Panasas is a data storage company that creates network-attached storage for technical computing environments.

History 
Panasas is a computer data storage product company and is headquartered in San Jose, California. Panasas received seed funding from Mohr Davidow Ventures (MDV) and others. The first Panasas products were shipped in 2004, the same year that Victor M. Perez became CEO. Faye Pairman became CEO in 2011. Tom Shea, formerly Panasas COO, was appointed as CEO in 2020.

Technology 
Panasas developed an extension for managing parallel file access in the Network File System, which was later integrated in Parallel NFS (pNFS), part of the NFS version 4.1 specification, published by the Internet Engineering Task Force as RFC 5661 in January 2010. pNFS described a way for the NFS protocol to process file requests to multiple servers or storage devices at once, instead of handling the requests serially.

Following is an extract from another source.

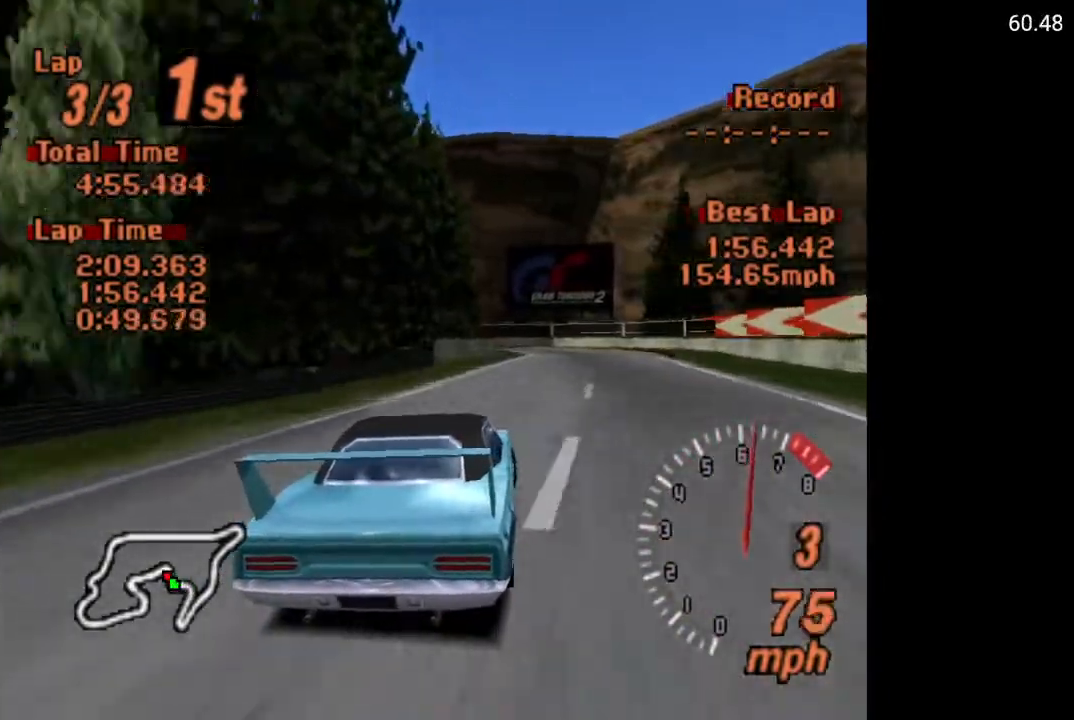
{"buttons": [], "left_stick": "center", "right_stick": "center", "events": [[283, "A", "up"], [383, "DPAD_RIGHT", "up"]]}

Panasas supports DirectFlow, NFS, Parallel NFS and Server Message Block (also known as CIFS) data access protocols to integrate into existing local area networks. Panasas blade servers manage metadata, serving data for DirectFlow, NFS and CIFS clients using 10 Gigabit Ethernet. Panasas systems provide data storage and management for high-performance applications in the biosciences, energy, media and entertainment, manufacturing, government and research sectors.

ActiveStor 
The ActiveStor product line is a parallel file system appliance that integrates hybrid storage hardware (hard drives and solid state drives), the PanFS parallel file system, its proprietary DirectFlow data access protocol, and the industry standard NFS and CIFS network protocols.

ActiveStor Ultra 
ActiveStor Ultra (introduced in November 2018) is the newest generation of the Panasas ActiveStor storage system and features a re-engineered, portable file system that delivers performance and reliability on suitably qualified, industry standard storage hardware platforms.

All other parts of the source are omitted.